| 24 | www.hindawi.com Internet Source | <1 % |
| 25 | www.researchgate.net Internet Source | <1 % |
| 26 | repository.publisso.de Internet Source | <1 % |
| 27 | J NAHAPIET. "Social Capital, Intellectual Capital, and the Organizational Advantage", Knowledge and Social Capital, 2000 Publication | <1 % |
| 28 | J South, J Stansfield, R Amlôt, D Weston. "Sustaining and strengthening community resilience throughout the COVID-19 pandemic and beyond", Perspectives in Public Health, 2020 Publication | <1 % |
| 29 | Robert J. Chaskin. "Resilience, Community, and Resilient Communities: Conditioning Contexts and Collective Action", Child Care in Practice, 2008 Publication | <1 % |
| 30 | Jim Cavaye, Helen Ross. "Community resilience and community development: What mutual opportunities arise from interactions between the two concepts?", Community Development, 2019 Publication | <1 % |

☆ ☆ ☆ ☆ ☆ ☆ ☆

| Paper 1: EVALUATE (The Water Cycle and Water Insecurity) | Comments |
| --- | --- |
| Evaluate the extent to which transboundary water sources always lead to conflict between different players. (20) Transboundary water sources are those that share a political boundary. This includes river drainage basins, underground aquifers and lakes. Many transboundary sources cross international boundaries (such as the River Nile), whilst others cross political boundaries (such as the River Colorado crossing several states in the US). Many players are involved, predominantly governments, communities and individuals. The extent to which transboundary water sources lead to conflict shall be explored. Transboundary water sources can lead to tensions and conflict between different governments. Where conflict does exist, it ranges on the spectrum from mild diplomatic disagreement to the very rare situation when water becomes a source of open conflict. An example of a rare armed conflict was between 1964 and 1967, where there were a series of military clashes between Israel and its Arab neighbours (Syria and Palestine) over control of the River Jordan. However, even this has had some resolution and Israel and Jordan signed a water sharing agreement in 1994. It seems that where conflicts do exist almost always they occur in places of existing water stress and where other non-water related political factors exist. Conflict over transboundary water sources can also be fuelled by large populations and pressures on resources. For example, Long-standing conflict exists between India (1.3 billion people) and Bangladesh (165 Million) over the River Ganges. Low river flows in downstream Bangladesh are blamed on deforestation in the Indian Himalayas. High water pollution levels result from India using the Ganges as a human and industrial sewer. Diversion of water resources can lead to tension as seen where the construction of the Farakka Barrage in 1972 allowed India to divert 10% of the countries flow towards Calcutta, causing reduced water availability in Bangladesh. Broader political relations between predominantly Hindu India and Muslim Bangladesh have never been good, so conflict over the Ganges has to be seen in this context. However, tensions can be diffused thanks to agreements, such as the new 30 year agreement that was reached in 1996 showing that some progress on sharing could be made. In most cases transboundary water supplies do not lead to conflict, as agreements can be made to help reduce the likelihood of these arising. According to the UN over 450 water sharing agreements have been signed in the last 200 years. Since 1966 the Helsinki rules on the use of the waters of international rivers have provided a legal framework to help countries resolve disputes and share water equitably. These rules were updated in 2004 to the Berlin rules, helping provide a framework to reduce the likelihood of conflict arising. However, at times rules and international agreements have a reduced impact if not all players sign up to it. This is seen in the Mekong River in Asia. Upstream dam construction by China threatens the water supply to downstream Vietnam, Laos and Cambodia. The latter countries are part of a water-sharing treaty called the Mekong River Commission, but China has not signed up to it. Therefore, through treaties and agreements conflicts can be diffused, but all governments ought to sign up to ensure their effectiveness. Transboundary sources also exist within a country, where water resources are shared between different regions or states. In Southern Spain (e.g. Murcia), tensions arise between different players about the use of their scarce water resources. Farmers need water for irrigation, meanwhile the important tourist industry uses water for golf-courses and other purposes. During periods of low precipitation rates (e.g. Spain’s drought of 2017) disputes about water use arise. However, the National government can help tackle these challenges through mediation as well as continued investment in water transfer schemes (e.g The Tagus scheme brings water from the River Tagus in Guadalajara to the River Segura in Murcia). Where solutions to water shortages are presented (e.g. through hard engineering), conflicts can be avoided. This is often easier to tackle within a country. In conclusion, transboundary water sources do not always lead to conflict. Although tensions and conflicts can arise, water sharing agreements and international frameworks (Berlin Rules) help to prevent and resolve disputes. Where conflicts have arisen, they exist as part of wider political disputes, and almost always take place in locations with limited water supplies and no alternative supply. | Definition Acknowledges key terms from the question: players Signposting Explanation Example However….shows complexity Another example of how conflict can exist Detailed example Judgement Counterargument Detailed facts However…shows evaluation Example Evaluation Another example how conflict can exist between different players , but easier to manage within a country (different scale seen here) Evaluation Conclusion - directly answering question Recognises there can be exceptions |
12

☆ ☆ ☆ ☆ ☆ ☆ ☆

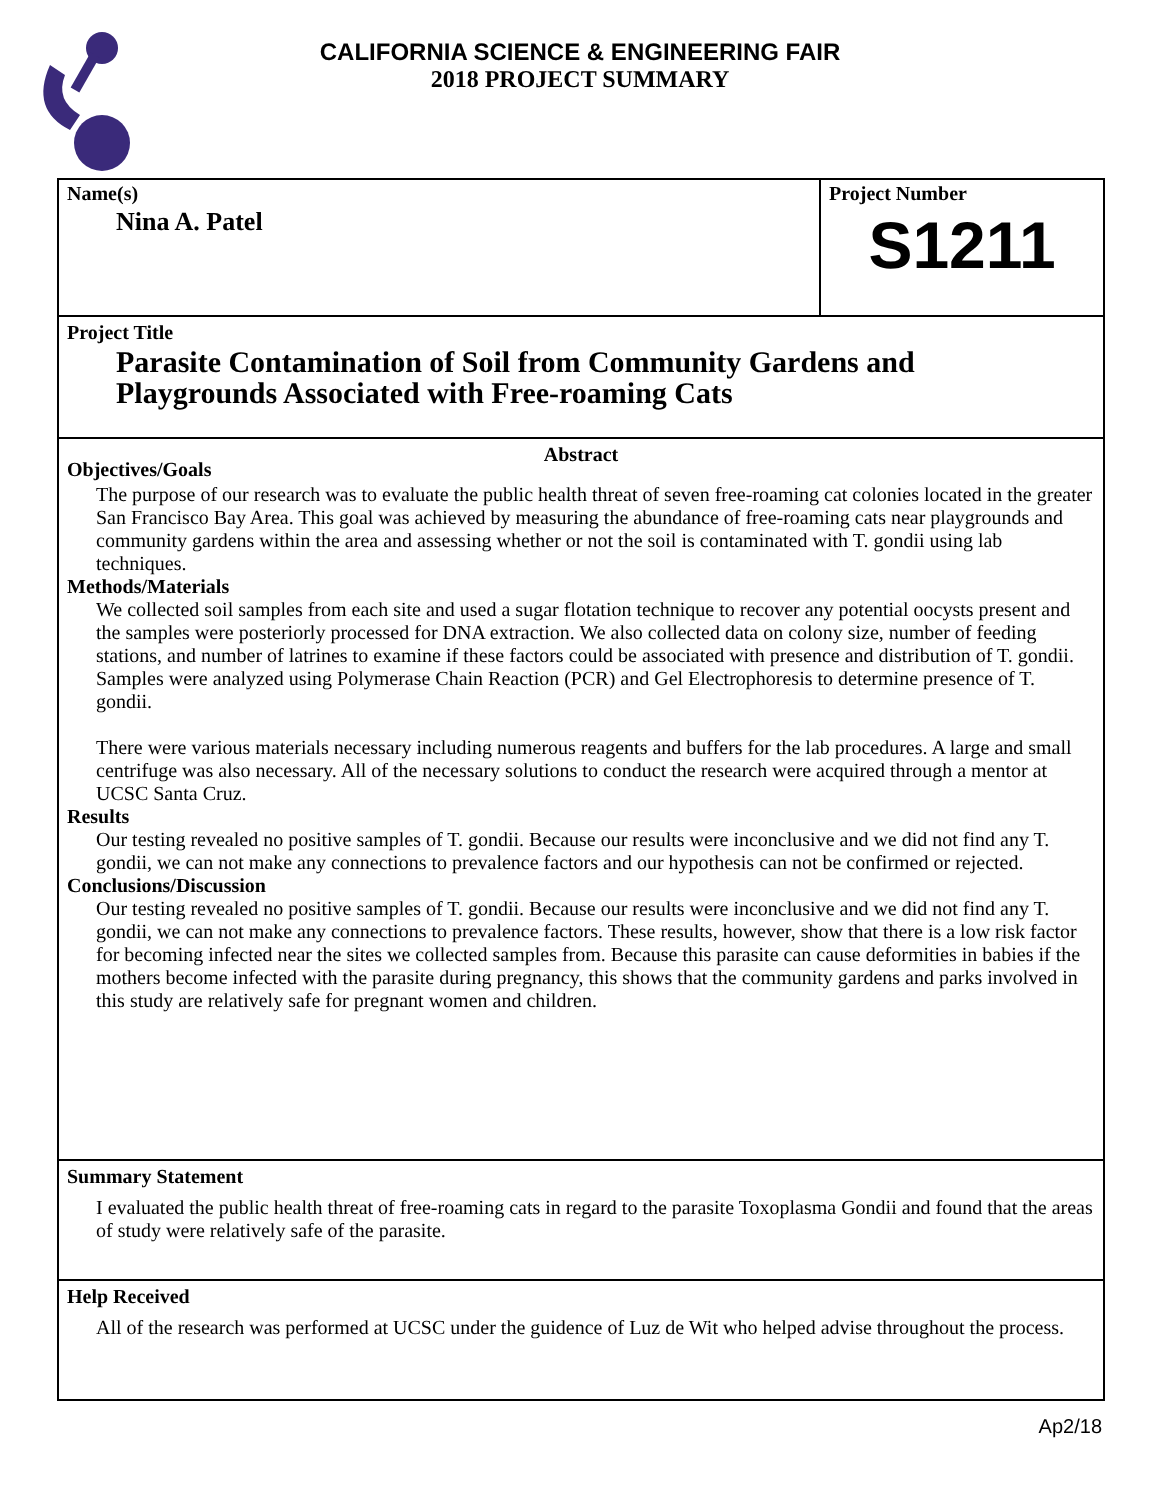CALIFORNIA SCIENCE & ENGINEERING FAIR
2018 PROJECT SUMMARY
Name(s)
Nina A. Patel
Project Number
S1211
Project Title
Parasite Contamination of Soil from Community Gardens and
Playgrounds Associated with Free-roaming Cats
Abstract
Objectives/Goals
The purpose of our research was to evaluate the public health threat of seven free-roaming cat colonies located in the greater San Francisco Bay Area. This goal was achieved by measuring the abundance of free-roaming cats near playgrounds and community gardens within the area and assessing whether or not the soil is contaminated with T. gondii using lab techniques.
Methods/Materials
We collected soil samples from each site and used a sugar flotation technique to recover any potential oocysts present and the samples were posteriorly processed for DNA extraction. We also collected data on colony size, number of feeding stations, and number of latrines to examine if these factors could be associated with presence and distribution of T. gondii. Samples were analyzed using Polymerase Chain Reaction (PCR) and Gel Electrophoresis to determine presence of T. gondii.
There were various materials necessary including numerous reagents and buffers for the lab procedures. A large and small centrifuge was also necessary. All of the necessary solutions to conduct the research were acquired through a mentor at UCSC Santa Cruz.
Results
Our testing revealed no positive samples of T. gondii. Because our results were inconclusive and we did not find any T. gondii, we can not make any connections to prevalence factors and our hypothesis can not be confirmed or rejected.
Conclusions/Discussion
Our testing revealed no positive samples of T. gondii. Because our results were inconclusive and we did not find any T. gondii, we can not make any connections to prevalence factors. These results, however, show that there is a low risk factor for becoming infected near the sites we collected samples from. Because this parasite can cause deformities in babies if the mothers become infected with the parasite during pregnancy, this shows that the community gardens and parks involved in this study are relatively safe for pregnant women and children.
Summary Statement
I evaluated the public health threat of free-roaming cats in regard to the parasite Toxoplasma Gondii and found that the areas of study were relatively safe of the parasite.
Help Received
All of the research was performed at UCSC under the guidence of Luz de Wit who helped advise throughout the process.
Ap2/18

☆ ☆ ☆ ☆ ☆ ☆ ☆

- **Required action**
Filter the entries down to the lines that include the string "roaming".

- **Response box**
Playgrounds Associated with Free-roaming Cats
The purpose of our research was to evaluate the public health threat of seven free-roaming cat colonies located in the greater San Francisco Bay Area. This goal was achieved by measuring the abundance of free-roaming cats near playgrounds and community gardens within the area and assessing whether or not the soil is contaminated with T. gondii using lab techniques.
I evaluated the public health threat of free-roaming cats in regard to the parasite Toxoplasma Gondii and found that the areas of study were relatively safe of the parasite.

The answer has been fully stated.